Excellent. So let's, let's talk a little bit about the technology, and I'm curious how you're leveraging Microsoft technologies to help you achieve your solution goals. So you talked a little bit about sort of large scale compute, et cetera. But what I'll throw in there is for our listeners, perhaps those who haven't made the move from the cloud. Maybe you could also as you're talking about how you're leveraging cloud and cloud technologies, what's the journey been like moving to the cloud and leveraging either existing or legacy infrastructure, or even thinking about hybrid scenarios to move to the cloud, be curious to hear your thoughts.

Andrew Byers:

Yeah. Again, we've been around for 50 years and we've been involved with high performance computing initiatives the entire time. Our technology has always demanded more cores or GPU's or RAM, as much as you can throw at it in some cases. So we've been very involved in this. And so for the past 10 or 15 years, our customers have slowly been dipping their toe in the pool of cloud computing. And some have made that transition on their own, where they're essentially standing up a virtual machine and loading the software on there and doing it on their own, we call it the DIY approach. We've also worked with many cloud hosting partners where they've been the middleman there and help navigate how to migrate these solutions that we have that were not designed for the cloud originally onto a cloud system.

Andrew Byers:

And so that's been happening again for about the past 10 years, but a few years ago, we realized that to truly support our customers we needed to make this a product that we owned. We had to make sure that when our customers decided to make the transition to cloud computing from on-premise, that they were confident that we were going to be supporting that with our code and with our solutions and our support going forward. And that we were going to be optimizing the price performance of that solution and that we would be updating this. So as new cloud infrastructure comes whether it's different sorts of machine types or different regions or different interconnects types between nodes on a cloud competing system.

:: Tasks to complete ::
**1)** In one to three sentences, explain why the company in the transcript decided a few years ago to turn cloud computing into a product it owned.
**2)** Reproduce the transcript's wording from "And so that's" up to and including "cloud competing system.".
The records that come after the transcript are separate material.

:: Extracted material ::
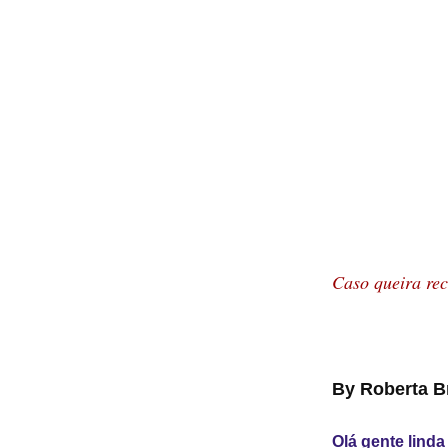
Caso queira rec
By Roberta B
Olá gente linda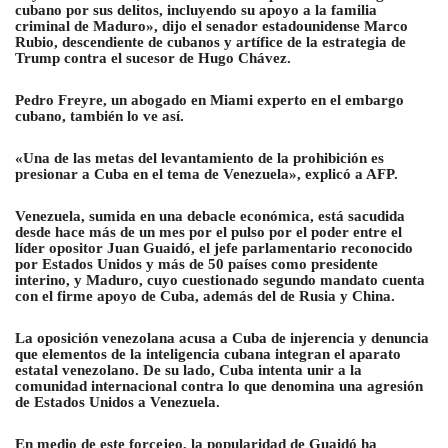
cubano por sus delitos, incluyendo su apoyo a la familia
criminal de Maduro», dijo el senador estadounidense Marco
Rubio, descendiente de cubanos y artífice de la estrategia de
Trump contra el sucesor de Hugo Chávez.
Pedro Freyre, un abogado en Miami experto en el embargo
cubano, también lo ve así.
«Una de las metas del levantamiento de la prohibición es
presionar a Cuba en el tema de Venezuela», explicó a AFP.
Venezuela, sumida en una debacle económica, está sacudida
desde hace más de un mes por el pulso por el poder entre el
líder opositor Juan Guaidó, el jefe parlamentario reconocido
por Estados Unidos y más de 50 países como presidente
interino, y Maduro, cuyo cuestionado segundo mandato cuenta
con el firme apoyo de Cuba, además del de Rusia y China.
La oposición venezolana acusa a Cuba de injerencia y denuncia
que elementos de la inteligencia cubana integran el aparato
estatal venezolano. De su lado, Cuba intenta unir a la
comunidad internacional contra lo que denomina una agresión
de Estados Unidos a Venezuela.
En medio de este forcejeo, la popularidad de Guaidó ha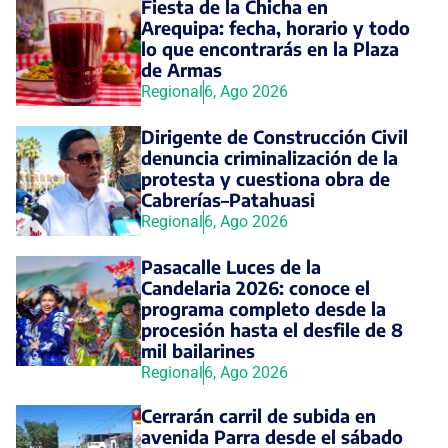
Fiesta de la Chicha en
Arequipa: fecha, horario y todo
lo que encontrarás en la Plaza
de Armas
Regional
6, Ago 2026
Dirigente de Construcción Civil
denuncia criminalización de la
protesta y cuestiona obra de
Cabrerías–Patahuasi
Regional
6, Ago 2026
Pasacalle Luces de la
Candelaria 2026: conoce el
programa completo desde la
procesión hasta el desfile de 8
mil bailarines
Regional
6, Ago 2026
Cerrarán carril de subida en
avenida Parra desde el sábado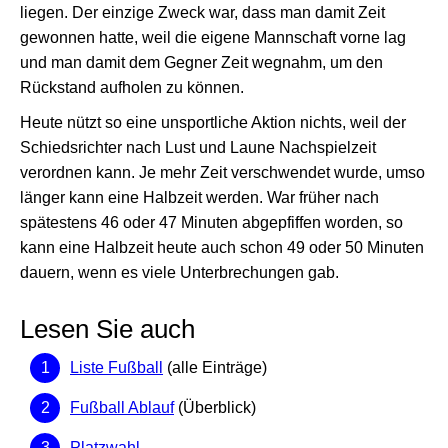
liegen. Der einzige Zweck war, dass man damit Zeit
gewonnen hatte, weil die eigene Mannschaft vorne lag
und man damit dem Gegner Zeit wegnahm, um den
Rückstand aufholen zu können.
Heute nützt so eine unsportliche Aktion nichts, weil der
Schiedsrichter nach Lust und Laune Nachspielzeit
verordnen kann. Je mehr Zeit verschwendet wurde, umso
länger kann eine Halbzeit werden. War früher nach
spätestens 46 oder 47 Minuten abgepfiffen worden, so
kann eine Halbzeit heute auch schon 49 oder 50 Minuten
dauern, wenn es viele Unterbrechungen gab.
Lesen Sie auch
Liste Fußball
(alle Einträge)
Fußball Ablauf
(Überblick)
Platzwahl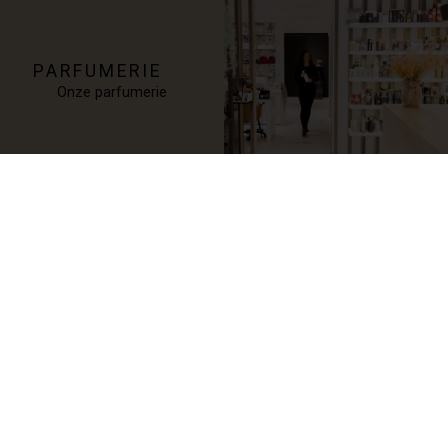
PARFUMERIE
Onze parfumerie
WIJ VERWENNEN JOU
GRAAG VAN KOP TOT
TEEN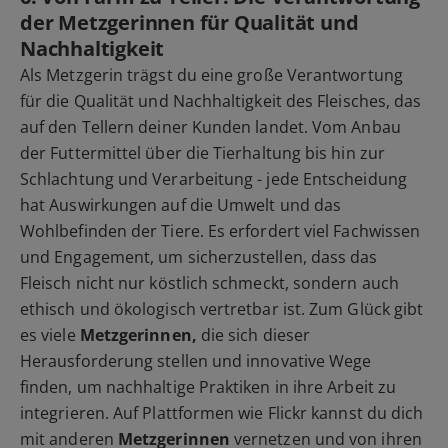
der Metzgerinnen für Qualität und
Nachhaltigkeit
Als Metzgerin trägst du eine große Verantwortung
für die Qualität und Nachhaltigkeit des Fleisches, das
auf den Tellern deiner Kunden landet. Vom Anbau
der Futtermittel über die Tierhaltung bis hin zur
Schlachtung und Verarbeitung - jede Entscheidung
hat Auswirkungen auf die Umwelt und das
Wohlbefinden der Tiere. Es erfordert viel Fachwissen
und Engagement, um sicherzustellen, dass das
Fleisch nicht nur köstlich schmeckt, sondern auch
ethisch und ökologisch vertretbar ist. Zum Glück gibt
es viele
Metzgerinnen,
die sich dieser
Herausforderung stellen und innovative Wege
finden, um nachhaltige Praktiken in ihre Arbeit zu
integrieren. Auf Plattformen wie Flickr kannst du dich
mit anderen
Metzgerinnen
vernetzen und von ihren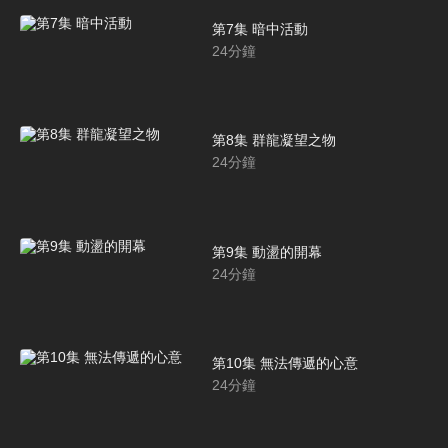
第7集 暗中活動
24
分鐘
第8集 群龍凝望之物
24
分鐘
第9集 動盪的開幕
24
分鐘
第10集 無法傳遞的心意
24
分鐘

:: Answers to this exercise ::
**1)** The company realized that it needed to own the product to truly support its customers. When customers moved from on-premise to cloud computing, they needed to be confident that the company would support the transition with its code, solutions and ongoing support. They also needed to know that it would optimize the solution's price performance and keep updating it.

**2)**
And so that's been happening again for about the past 10 years, but a few years ago, we realized that to truly support our customers we needed to make this a product that we owned. We had to make sure that when our customers decided to make the transition to cloud computing from on-premise, that they were confident that we were going to be supporting that with our code and with our solutions and our support going forward. And that we were going to be optimizing the price performance of that solution and that we would be updating this. So as new cloud infrastructure comes whether it's different sorts of machine types or different regions or different interconnects types between nodes on a cloud competing system.